一部就労した場合の休業補償給付 (2010年12月号より抜粋)  
     
 

業務上のケガで1日2時間だけ病院に行く場合に労災の補償はどうなる?

 

Q

業務上の災害でケガをした社員が、週に2日ほど、出社前に病院に通院しています。2時間ほど遅刻しますが、本人から労災保険の休業補償給付の対象にならないかと質問を受けました。仮に対象外の場合、会社で賃金を保証すべきなのでしょうか。

 

 
 
A

支給額がゼロの場合もありえる

休業補償給付は、休業1日につき給付基礎日額の100分の60相当額が支給されます(労災保険法第14条)。一部休業の場合は、「給付基礎日額から労働に対して支払われる賃金を控除して得た額の100分の60」を支払う規定となっています。

例えば、1ヶ月の賃金22万円の人(Aさん)がケガをしたとします。労災保険の給付基礎日額は、基本的には「労働基準法の平均賃金に裾当する額」とイコールです(労災保険法第8条)。ただし、最低補償など労基法にはないルールも定められているので、注意が必要です。

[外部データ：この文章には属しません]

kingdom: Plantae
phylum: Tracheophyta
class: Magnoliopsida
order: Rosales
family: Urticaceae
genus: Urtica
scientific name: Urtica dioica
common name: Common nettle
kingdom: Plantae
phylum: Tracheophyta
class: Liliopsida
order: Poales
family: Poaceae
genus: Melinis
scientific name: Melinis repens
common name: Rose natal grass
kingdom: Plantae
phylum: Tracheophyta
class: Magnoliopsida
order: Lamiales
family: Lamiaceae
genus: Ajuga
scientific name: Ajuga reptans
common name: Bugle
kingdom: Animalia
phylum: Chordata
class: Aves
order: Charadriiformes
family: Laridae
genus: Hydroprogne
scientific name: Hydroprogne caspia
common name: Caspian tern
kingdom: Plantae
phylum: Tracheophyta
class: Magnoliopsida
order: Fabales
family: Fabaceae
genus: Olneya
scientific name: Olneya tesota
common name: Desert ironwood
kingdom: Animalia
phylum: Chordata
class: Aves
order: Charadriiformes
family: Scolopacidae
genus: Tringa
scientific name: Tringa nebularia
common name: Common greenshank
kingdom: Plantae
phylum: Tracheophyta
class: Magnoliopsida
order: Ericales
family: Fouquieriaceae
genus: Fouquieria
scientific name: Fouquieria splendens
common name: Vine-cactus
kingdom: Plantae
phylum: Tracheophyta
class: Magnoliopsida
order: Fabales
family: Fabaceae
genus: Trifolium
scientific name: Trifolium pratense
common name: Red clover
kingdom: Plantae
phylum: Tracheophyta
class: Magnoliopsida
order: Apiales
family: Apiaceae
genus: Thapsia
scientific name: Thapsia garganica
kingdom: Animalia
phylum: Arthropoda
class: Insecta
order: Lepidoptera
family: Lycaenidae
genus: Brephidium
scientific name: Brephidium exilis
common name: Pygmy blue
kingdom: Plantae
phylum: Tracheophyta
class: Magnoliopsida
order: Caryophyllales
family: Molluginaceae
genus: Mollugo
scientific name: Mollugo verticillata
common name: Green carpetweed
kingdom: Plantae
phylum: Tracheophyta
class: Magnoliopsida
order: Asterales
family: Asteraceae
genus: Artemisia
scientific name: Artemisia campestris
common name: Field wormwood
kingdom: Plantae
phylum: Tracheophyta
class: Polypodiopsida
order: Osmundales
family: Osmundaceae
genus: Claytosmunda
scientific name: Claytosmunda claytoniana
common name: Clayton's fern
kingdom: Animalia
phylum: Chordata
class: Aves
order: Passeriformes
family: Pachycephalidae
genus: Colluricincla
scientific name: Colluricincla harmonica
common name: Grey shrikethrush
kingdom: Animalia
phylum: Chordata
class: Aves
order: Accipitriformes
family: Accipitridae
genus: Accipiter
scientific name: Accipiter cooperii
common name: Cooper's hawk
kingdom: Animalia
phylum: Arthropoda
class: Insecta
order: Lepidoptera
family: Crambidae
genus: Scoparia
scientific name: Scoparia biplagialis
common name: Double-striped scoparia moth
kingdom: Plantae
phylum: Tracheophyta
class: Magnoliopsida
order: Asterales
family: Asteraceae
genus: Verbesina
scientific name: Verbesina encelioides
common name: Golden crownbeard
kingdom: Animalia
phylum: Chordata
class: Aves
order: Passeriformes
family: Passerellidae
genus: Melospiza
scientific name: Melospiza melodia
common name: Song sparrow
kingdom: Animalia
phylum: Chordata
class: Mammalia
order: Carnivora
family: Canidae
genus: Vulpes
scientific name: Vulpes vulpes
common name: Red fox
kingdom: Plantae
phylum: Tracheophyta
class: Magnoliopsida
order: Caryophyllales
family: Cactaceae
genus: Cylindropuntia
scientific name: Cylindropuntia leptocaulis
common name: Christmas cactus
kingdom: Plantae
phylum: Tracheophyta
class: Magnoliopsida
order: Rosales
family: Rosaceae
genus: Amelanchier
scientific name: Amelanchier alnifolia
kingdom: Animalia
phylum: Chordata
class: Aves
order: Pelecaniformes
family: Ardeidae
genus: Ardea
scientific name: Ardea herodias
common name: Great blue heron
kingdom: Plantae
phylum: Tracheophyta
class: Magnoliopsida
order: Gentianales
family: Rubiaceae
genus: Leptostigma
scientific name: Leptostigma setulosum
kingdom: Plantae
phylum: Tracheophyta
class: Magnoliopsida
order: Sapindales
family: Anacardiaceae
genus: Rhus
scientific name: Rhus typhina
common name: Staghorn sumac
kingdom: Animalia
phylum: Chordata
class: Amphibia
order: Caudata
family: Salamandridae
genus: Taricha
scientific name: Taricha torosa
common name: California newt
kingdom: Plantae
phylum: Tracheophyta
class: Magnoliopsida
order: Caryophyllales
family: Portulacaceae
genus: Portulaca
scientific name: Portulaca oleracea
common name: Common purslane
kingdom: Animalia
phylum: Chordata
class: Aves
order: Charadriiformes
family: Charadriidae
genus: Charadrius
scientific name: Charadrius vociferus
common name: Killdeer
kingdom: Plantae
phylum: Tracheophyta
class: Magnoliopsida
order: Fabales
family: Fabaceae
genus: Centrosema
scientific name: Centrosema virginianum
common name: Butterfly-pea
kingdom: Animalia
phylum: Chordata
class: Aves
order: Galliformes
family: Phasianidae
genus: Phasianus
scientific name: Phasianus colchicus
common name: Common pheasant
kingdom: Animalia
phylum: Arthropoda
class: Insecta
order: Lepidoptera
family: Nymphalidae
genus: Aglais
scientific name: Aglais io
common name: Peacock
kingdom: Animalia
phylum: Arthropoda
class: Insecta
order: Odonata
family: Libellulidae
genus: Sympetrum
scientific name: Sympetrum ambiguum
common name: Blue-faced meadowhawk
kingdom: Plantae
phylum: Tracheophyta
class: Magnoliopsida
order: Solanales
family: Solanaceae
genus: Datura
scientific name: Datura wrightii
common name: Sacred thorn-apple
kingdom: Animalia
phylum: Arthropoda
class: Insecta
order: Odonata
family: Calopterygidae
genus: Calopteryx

Aさんの給付基礎日額は、3ヵ月の総暦日数が92日の場合、

22万円×3ヵ月÷92日=7,174円になります。

給付基礎日額は1円未満の端数を切り上げて処理します(労災保険法第8条の5)。Aさんの会社では、たとえば、欠勤があると月給の22分の1を控除する規定だったとしましょう。1日分の控除額は、

22万円÷22=1万円

1時間あたりの控除額(1日の所定労働時間8時間として)は、

1万円÷8=1,250円です。

2時間遅刻で2,500円をカットすると、差し引き7,500円の賃金が支払われます。この場合、「給付基礎日額(7,174円)から労働に対して支払われる賃金(7,500円)を控除」すると、差額が残りません。つまり、労災保険の休業補償給付に相当する額が発生しないので、給付請求はできないという結論になります。

休業補償給付のほか、社会復帰促進等事業から休業特別支給金(給付基礎日額の100分の20相当)が支給されます。しかし、同支給金も、一部休業の場合には「給付基礎日額から労働に対して支払われる賃金を控除して得た額の100分の20」を支払う規定となっています(特別支給金支給規則第3条)。休業補償給付を請求できないケースでは、休業特別支給金も発生しません。

労災保険から給付がないとして、会社に補償義務はないのでしょうか。一部休業が生じた場合、労基法では「休業補償として、平均賃金と当該労働に対して支払われる賃金との差額の100分の60を支払う」規定となっています(労働基準法施行規則第38条)。給付基礎日額が平均賃金に置き換わっただけで、基本的な考え方は労災保険の休業補償給付と同様です。ですから、休業補償給付を請求できないケースでは、労基法上の休業補償を支払う義務も発生しません。

しかし、従業員感情を配慮すれば、できる限り賃金カットを避けるのが望ましいといえます。